Kalkhoff v. Panera Bread Co
2:21-cv-01153
E.D. Wis.Oct 28, 2021Background
- Plaintiff Michael Kalkhoff sued Panera Bread, LLC and several Panera employees alleging sexual harassment, discrimination, and retaliation arising from conduct between October 5, 2016 and March 13, 2017.
- Kalkhoff (through counsel) alleges a female supervisor repeatedly touched his buttocks/genital area during shifts, he reported it, Panera failed to act because he was a middle‑aged male, and his hours were later reduced in retaliation, forcing him to leave.
- Kalkhoff filed multiple pleadings: an October 6, 2021 original complaint (employment claims), an October 8 amendment that only checked a “Retaliation” box, and an October 25 submission about settlement discussions; the court treated the October 25 filing as inapposite and disregarded it.
- Kalkhoff requested in forma pauperis; the court found he lacked resources and granted leave to proceed without prepaying the filing fee but must screen the complaint under 28 U.S.C. § 1915(e)(2).
- The court noted the Title VII/ADEA 90‑day filing period ran from a Nov. 30, 2018 right‑to‑sue letter (deadline Feb. 28, 2019), and the WFEA 300‑day deadline ran to Jan. 7, 2018; the federal complaint was filed Oct. 6, 2021, appearing untimely.
- The court allowed Kalkhoff leave to amend by Dec. 6, 2021 to plead facts supporting equitable tolling; failure to amend would result in a recommendation of dismissal.
Issues
| Issue | Plaintiff's Argument | Defendant's Argument | Held |
|---|---|---|---|
| In forma pauperis eligibility | Kalkhoff lacks funds to prepay fees | (Not disputed in record) | Court granted leave to proceed without prepaying fees. |
| Screening under 28 U.S.C. § 1915(e)(2) / 12(b)(6) standard | Complaint alleges actionable harassment, discrimination, and retaliation with factual detail | (Defendants had not yet presented substantive defenses) | Court applied Rule 12(b)(6)/Iqbal/Twombly standards and retained complaint for screening; allowed amendment to cure tolling issues. |
| Operative pleading / piecemeal amendments | Kalkhoff intends to preserve earlier employment claims despite later filings | Later filings attempted piecemeal amendments and raised unrelated settlement‑dispute claims | Court treated the Oct. 6 complaint (with Oct. 8 checkbox amendment) as operative and disregarded the Oct. 25 settlement complaint. |
| Timeliness / statute of limitations and equitable tolling | Kalkhoff alleges dates of misconduct and contests timeliness via potential equitable tolling | Timeliness: filings on their face are beyond statutory deadlines for Title VII, ADEA, and WFEA | Court concluded claims appear untimely on the face of the pleadings but permitted amendment to allege facts showing diligence and extraordinary circumstances for equitable tolling; failure to amend would lead to dismissal. |
Key Cases Cited
- Denton v. Hernandez, 504 U.S. 25 (1992) (standards for dismissing frivolous in forma pauperis suits).
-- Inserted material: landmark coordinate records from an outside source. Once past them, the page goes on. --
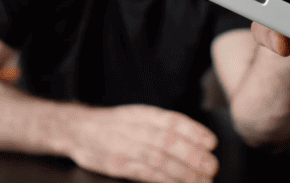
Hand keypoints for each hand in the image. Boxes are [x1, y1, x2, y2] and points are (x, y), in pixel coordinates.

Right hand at [68, 104, 218, 182]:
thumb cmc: (113, 124)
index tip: (212, 142)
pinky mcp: (117, 165)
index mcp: (143, 114)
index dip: (194, 131)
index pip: (173, 120)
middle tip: (211, 166)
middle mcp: (135, 128)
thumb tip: (194, 136)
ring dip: (183, 172)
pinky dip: (163, 180)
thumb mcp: (137, 115)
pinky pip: (144, 173)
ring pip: (158, 159)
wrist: (77, 128)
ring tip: (201, 181)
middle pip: (169, 141)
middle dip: (193, 155)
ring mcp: (125, 147)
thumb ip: (162, 124)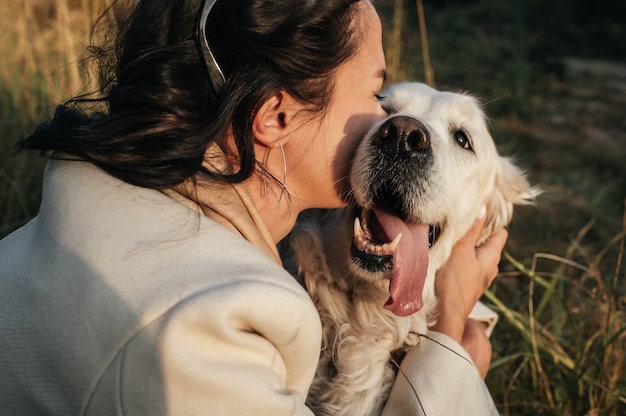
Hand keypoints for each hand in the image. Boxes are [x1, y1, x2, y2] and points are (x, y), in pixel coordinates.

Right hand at [431, 210, 507, 373]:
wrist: (446, 314)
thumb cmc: (454, 281)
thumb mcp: (461, 250)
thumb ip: (472, 229)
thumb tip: (484, 208)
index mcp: (492, 257)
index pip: (500, 233)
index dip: (492, 222)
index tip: (477, 213)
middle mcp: (490, 268)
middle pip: (489, 244)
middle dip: (478, 234)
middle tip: (462, 224)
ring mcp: (480, 279)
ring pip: (478, 256)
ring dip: (469, 248)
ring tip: (454, 240)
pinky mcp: (469, 286)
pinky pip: (470, 267)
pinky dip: (463, 260)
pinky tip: (450, 259)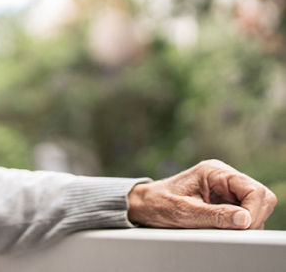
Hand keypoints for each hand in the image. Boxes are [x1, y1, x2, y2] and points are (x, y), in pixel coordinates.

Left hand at [127, 159, 276, 229]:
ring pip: (255, 208)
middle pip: (260, 197)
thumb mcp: (184, 212)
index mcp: (214, 172)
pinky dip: (239, 226)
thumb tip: (244, 219)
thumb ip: (215, 215)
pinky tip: (222, 229)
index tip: (242, 226)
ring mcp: (226, 190)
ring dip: (245, 223)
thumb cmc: (159, 203)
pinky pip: (244, 215)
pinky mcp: (225, 202)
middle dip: (253, 217)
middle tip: (235, 231)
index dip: (254, 210)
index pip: (253, 189)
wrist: (145, 205)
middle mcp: (224, 178)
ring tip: (221, 229)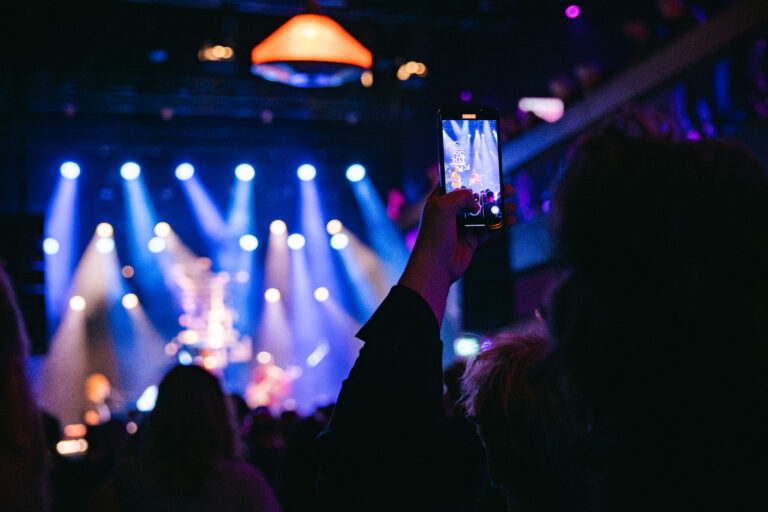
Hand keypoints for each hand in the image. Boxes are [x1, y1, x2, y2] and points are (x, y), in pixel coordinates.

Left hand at [399, 183, 515, 325]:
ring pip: (484, 213)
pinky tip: (511, 221)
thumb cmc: (434, 237)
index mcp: (439, 201)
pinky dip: (500, 225)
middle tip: (507, 189)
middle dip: (491, 192)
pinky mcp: (471, 240)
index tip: (485, 170)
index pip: (454, 183)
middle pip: (474, 197)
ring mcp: (461, 227)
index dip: (468, 176)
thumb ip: (461, 196)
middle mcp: (450, 213)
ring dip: (499, 209)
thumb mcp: (443, 207)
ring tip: (513, 206)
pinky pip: (488, 229)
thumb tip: (476, 201)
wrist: (436, 267)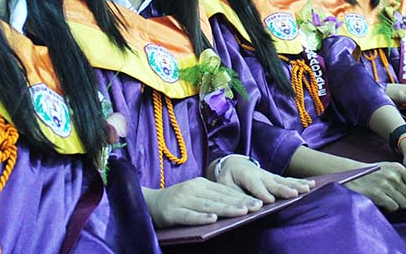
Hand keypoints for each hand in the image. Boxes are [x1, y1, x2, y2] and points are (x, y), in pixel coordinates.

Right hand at [144, 177, 261, 227]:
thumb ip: (211, 198)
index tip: (259, 202)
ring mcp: (181, 200)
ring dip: (226, 209)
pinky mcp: (171, 213)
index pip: (225, 191)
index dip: (242, 196)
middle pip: (219, 198)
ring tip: (242, 212)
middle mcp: (192, 189)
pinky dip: (201, 218)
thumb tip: (238, 205)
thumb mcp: (194, 194)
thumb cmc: (175, 201)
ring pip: (208, 206)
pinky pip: (188, 216)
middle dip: (240, 202)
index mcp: (200, 183)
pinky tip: (212, 220)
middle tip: (257, 207)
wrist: (146, 203)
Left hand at [216, 156, 313, 203]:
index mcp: (247, 176)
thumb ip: (236, 194)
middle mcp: (261, 174)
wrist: (235, 163)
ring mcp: (270, 176)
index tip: (270, 200)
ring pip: (285, 180)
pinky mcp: (276, 178)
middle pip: (274, 183)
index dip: (262, 193)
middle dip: (284, 189)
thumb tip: (248, 205)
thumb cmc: (228, 176)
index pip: (255, 186)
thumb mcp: (225, 184)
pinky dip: (301, 182)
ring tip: (307, 188)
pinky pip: (289, 180)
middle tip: (294, 194)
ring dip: (297, 184)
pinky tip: (312, 184)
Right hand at [345, 161, 405, 211]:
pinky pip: (394, 207)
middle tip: (396, 198)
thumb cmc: (373, 173)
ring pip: (405, 204)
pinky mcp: (378, 195)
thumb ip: (404, 176)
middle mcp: (394, 176)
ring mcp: (386, 185)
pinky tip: (383, 202)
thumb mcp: (390, 168)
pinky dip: (390, 208)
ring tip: (389, 199)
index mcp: (398, 168)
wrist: (351, 174)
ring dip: (398, 205)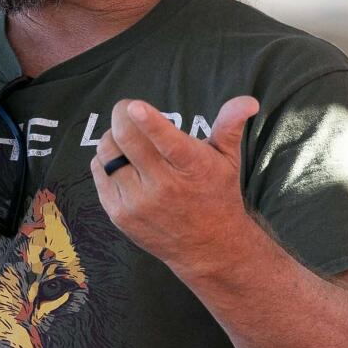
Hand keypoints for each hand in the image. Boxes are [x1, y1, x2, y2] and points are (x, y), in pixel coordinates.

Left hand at [90, 96, 259, 269]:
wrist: (208, 247)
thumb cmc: (217, 194)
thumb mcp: (228, 159)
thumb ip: (231, 125)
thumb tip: (249, 100)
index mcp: (191, 167)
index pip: (167, 142)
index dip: (148, 122)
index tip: (135, 106)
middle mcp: (163, 186)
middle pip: (126, 141)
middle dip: (121, 116)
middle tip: (128, 110)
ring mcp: (138, 202)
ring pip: (107, 152)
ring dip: (113, 137)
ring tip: (127, 139)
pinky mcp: (119, 214)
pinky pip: (99, 171)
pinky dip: (105, 159)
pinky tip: (122, 162)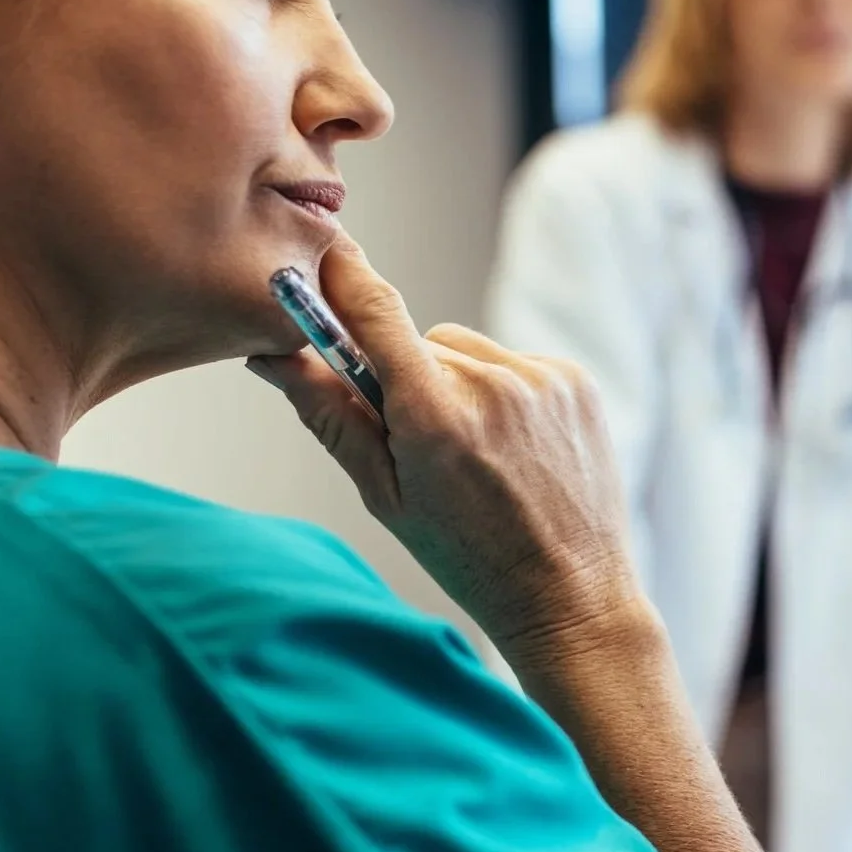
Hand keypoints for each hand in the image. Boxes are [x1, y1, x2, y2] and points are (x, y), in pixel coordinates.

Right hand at [250, 232, 643, 669]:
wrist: (569, 596)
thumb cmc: (469, 559)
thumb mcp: (384, 496)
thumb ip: (332, 416)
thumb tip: (276, 358)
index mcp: (432, 416)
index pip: (373, 311)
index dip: (342, 277)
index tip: (323, 255)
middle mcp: (490, 384)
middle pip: (417, 342)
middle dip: (404, 377)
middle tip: (418, 444)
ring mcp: (540, 378)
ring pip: (464, 350)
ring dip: (455, 384)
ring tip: (474, 453)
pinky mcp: (574, 380)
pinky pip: (512, 363)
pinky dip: (501, 393)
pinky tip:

- Neitzke v. Williams, 490 U.S. 319 (1989) (frivolousness standard for pro se suits).
- Erickson v. Pardus, 551 U.S. 89 (2007) (pro se complaints to be liberally construed).
- Estelle v. Gamble, 429 U.S. 97 (1976) (pro se pleadings held to less stringent standards).
- Ashcroft v. Iqbal, 556 U.S. 662 (2009) (plausibility pleading standard).
- Bell Atl. Corp. v. Twombly, 550 U.S. 544 (2007) (requirement of factual enhancement beyond naked assertions).
- DeWalt v. Carter, 224 F.3d 607 (7th Cir. 2000) (applying Rule 12(b)(6) standard to §1915 screening).
- Cancer Found., Inc. v. Cerberus Capital Mgmt., LP, 559 F.3d 671 (7th Cir. 2009) (pleading out of court on statute of limitations).
- United States v. Lewis, 411 F.3d 838 (7th Cir. 2005) (dismissal at pleading stage when plaintiff pleads facts establishing untimeliness).
- Walker v. Thompson, 288 F.3d 1005 (7th Cir. 2002) (statute‑of‑limitations dismissal on the face of the complaint).
- Xechem, Inc. v. Bristol‑Myers Squibb Co., 372 F.3d 899 (7th Cir. 2004) (plaintiffs need not anticipate all defenses in pleadings).
- Lee v. Cook County, Ill., 635 F.3d 969 (7th Cir. 2011) (elements for equitable tolling: diligence and extraordinary circumstances).
- Holland v. Florida, 560 U.S. 631 (2010) (equitable tolling principles for timeliness).
- Threadgill v. Moore U.S.A., Inc., 269 F.3d 848 (7th Cir. 2001) (equitable tolling reserved for good faith error or extraordinary prevention).